It all started on Sunday evening, when a dramatic international price collapse began when silver fell 12% in Asian markets, according to Barrons (Access). After reaching $48.35 last week on Friday, by Thursday it had fallen almost 30% to $34.95.

Silver bars

The price collapse accelerated on Thursday and, as of this writing (on Thursday evening), the price of silver is still falling in after hours trading, according to the Wall Street Journal (Access).

The collapse of silver has had a “contagion” effect on other commodities prices, according to CNBC. On Thursday, oil fell 9%, gold fell 2%, rice fell 5%, and soybeans and wheat feel 2-3%.


10-year historical silver (top) and gold price charts. (Monex)

A survey of economists by Reuters indicates that many of them expect the plunge in commodity prices to continue. According to Shawn Hackett of Hackett Financial Advisors:

“I’ve been pretty bearish over the last several months due to the unrealistic chasing of commodities that has taken place.

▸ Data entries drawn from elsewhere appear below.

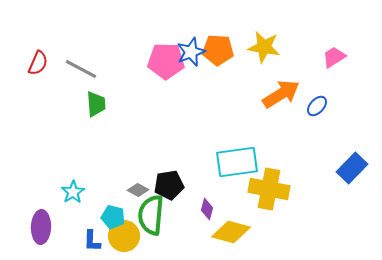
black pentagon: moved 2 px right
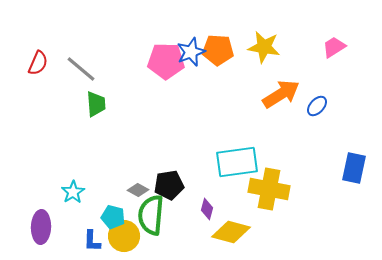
pink trapezoid: moved 10 px up
gray line: rotated 12 degrees clockwise
blue rectangle: moved 2 px right; rotated 32 degrees counterclockwise
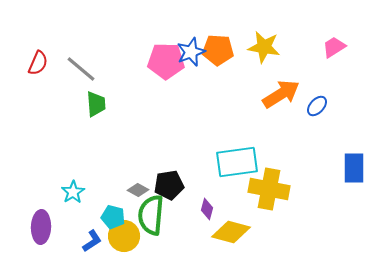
blue rectangle: rotated 12 degrees counterclockwise
blue L-shape: rotated 125 degrees counterclockwise
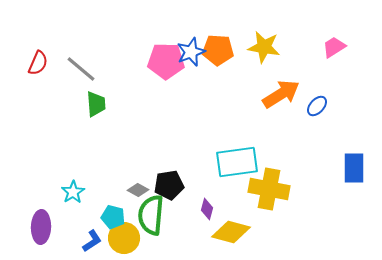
yellow circle: moved 2 px down
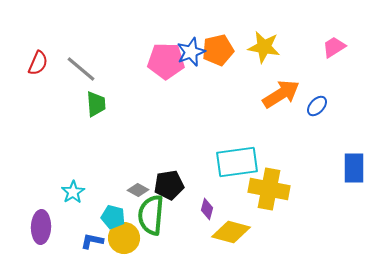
orange pentagon: rotated 16 degrees counterclockwise
blue L-shape: rotated 135 degrees counterclockwise
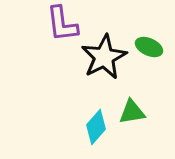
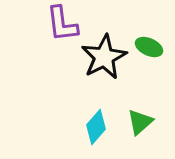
green triangle: moved 8 px right, 10 px down; rotated 32 degrees counterclockwise
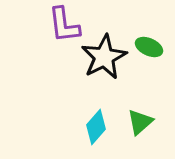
purple L-shape: moved 2 px right, 1 px down
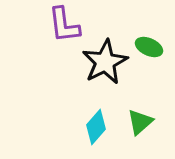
black star: moved 1 px right, 5 px down
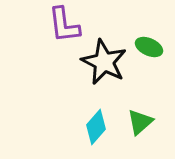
black star: moved 1 px left; rotated 18 degrees counterclockwise
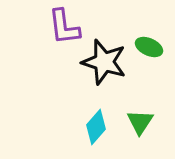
purple L-shape: moved 2 px down
black star: rotated 9 degrees counterclockwise
green triangle: rotated 16 degrees counterclockwise
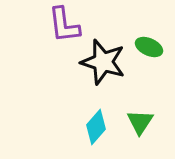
purple L-shape: moved 2 px up
black star: moved 1 px left
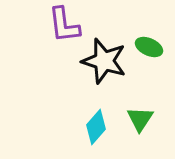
black star: moved 1 px right, 1 px up
green triangle: moved 3 px up
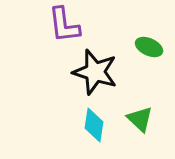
black star: moved 9 px left, 11 px down
green triangle: rotated 20 degrees counterclockwise
cyan diamond: moved 2 px left, 2 px up; rotated 32 degrees counterclockwise
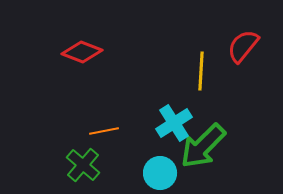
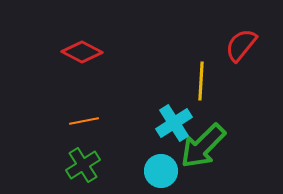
red semicircle: moved 2 px left, 1 px up
red diamond: rotated 6 degrees clockwise
yellow line: moved 10 px down
orange line: moved 20 px left, 10 px up
green cross: rotated 16 degrees clockwise
cyan circle: moved 1 px right, 2 px up
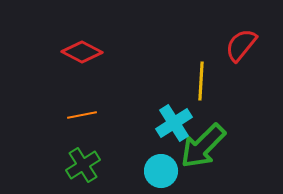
orange line: moved 2 px left, 6 px up
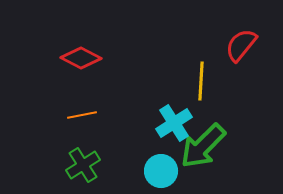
red diamond: moved 1 px left, 6 px down
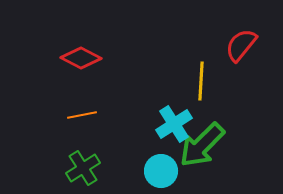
cyan cross: moved 1 px down
green arrow: moved 1 px left, 1 px up
green cross: moved 3 px down
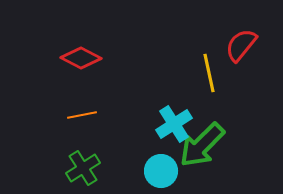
yellow line: moved 8 px right, 8 px up; rotated 15 degrees counterclockwise
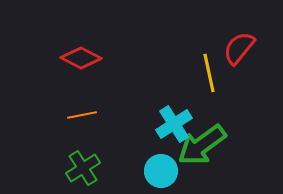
red semicircle: moved 2 px left, 3 px down
green arrow: rotated 9 degrees clockwise
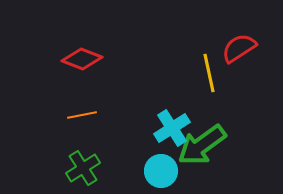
red semicircle: rotated 18 degrees clockwise
red diamond: moved 1 px right, 1 px down; rotated 6 degrees counterclockwise
cyan cross: moved 2 px left, 4 px down
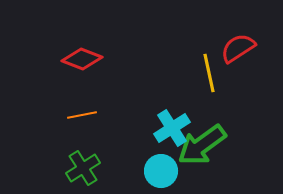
red semicircle: moved 1 px left
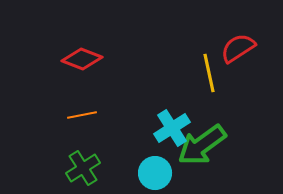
cyan circle: moved 6 px left, 2 px down
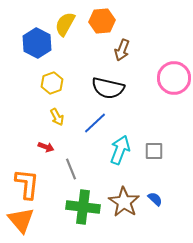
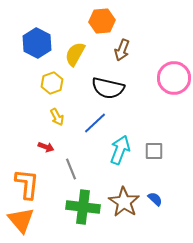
yellow semicircle: moved 10 px right, 30 px down
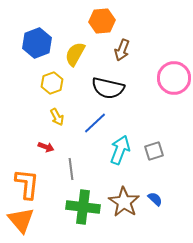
blue hexagon: rotated 12 degrees clockwise
gray square: rotated 18 degrees counterclockwise
gray line: rotated 15 degrees clockwise
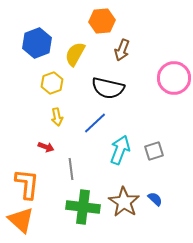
yellow arrow: rotated 18 degrees clockwise
orange triangle: rotated 8 degrees counterclockwise
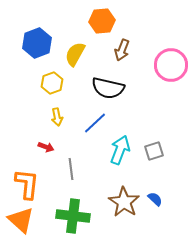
pink circle: moved 3 px left, 13 px up
green cross: moved 10 px left, 9 px down
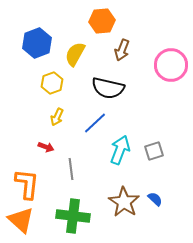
yellow arrow: rotated 36 degrees clockwise
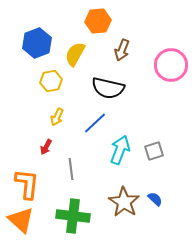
orange hexagon: moved 4 px left
yellow hexagon: moved 1 px left, 2 px up; rotated 10 degrees clockwise
red arrow: rotated 98 degrees clockwise
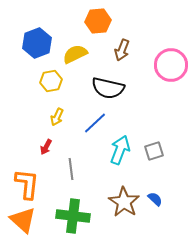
yellow semicircle: rotated 35 degrees clockwise
orange triangle: moved 2 px right
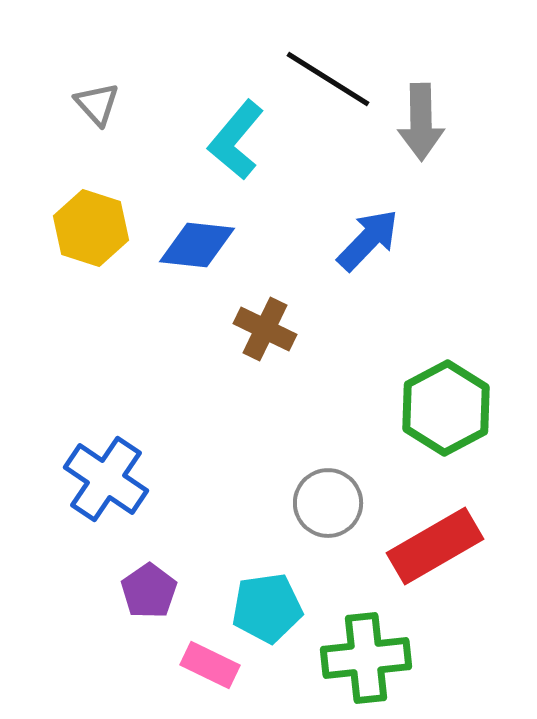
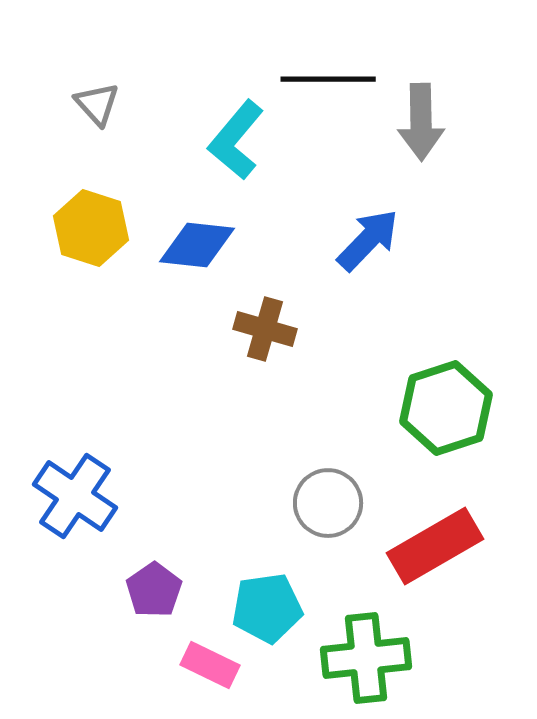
black line: rotated 32 degrees counterclockwise
brown cross: rotated 10 degrees counterclockwise
green hexagon: rotated 10 degrees clockwise
blue cross: moved 31 px left, 17 px down
purple pentagon: moved 5 px right, 1 px up
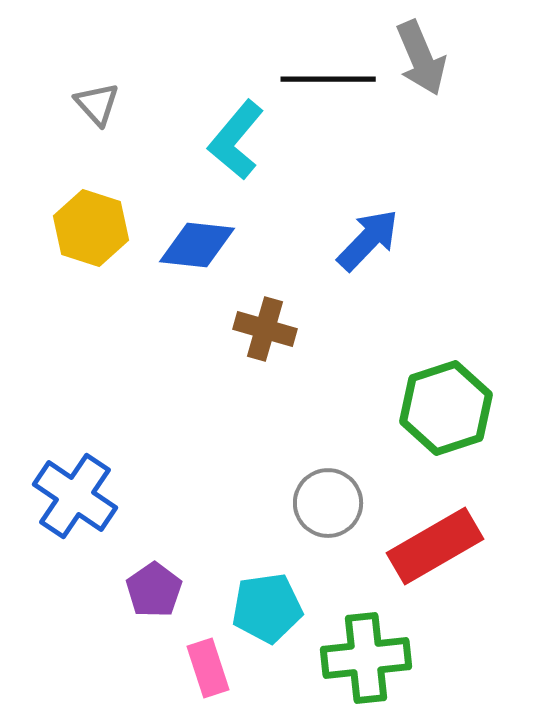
gray arrow: moved 64 px up; rotated 22 degrees counterclockwise
pink rectangle: moved 2 px left, 3 px down; rotated 46 degrees clockwise
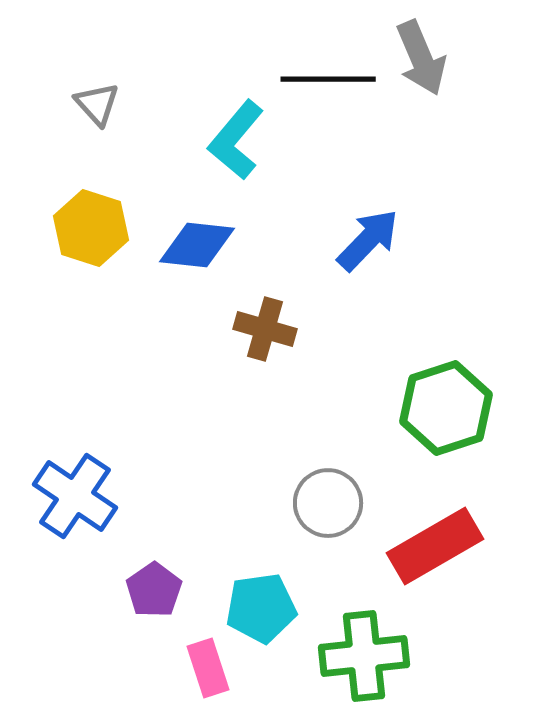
cyan pentagon: moved 6 px left
green cross: moved 2 px left, 2 px up
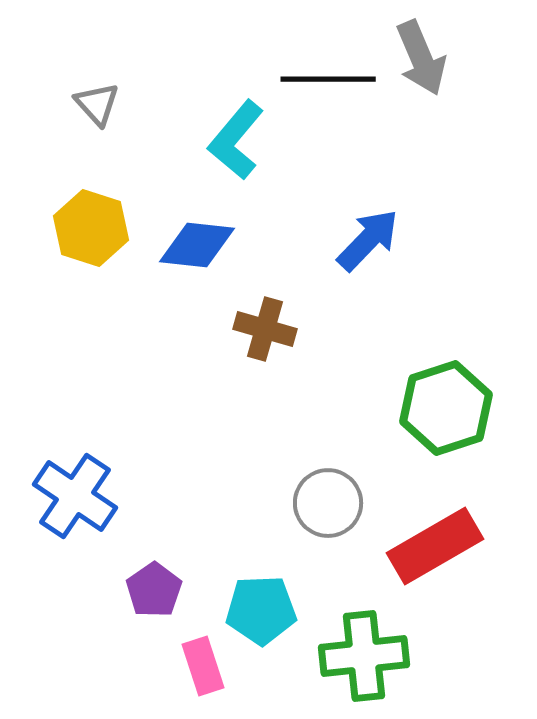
cyan pentagon: moved 2 px down; rotated 6 degrees clockwise
pink rectangle: moved 5 px left, 2 px up
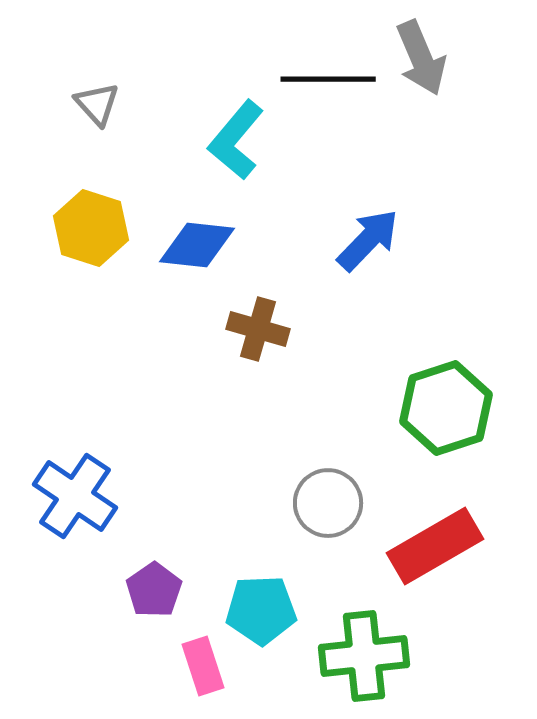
brown cross: moved 7 px left
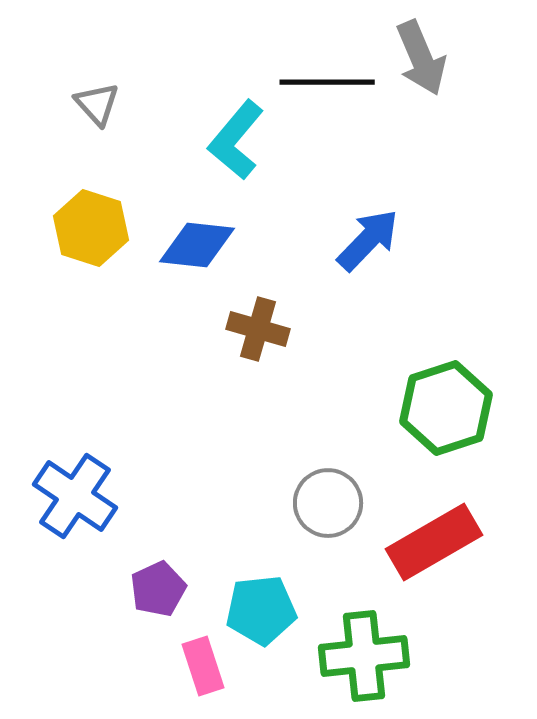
black line: moved 1 px left, 3 px down
red rectangle: moved 1 px left, 4 px up
purple pentagon: moved 4 px right, 1 px up; rotated 10 degrees clockwise
cyan pentagon: rotated 4 degrees counterclockwise
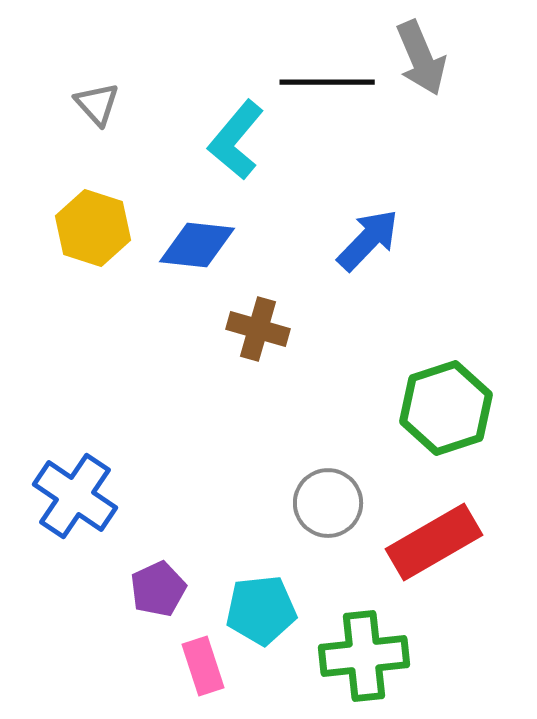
yellow hexagon: moved 2 px right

My expectation is that ultimately from the highs that we’ve recently set to the lows that we will likely set, I am looking for a minimum of 20 percent down.

The inflation trade got super crowded. There were record-long speculative positions in all commodities, the TV was telling you how hyper-inflation was around the corner … they were all signs that markets were not going up based on fundamentals, but they were going up because money was chasing money.

All of a sudden, all of the top-money leaves the market, and then the market has to find what the fundamental value is based upon supply and demand.

Real demand is not supporting these prices and the speculators are getting out.

My view is that a correction is going to take at least 6 months.”

Danger to stock prices

The most relevant question for most people is whether the “contagion” is going to spread to stock prices.

The stock price bubble actually achieved something of a milestone in the past week: The Dow Jones Industrial Average actually rose above 200% of its long-term trend value for the first time since the Lehman collapse in September, 2008. So, for the first time since then, stocks are overpriced by a factor of more than 2. (See my Dow Jones historical page.) Stocks have been overpriced by this measure continuously since 1995.

Another way of looking at it is that the S&P 500 Price/Earnings ratio index is at 17.16, according to the Wall Street Journal. P/E ratios (also called valuations) have been above the historical average of 14 continuously since 1995, sometimes WAY above average. (See “4-Nov-10 News — Fed announces $600 billion quantitative easing.”)

So by applying the Law of Mean Reversion to either of these measures, we see that the market is overdue for a crash at least as far as the Dow 3000 level, and will stay there for many years.

Obviously, there’s no way to predict whether the current crash in silver prices, and the resultant selloff in other commodities, is going to be the trigger that leads to this panic and crash.

The selloff in silver isn’t the only ominous sign. The euro crisis worsens literally almost every day. It’s almost impossible to believe the bond yields (interest rates) for Greece, Ireland and Portugal — with Greece’s 2-year bond yield well above an incredible 20%. And let’s not forget that there could be a major Mideast crisis almost any day.

So all I’m going to do is warn my readers, as I’ve done on three or four occasions in the past, that we’re now at a particularly susceptible time, when a lot of factors appear to be converging in a dangerous way. You should take additional steps to protect yourself and your family for at least the next couple of months, until it becomes clear whether things are going to settle down again.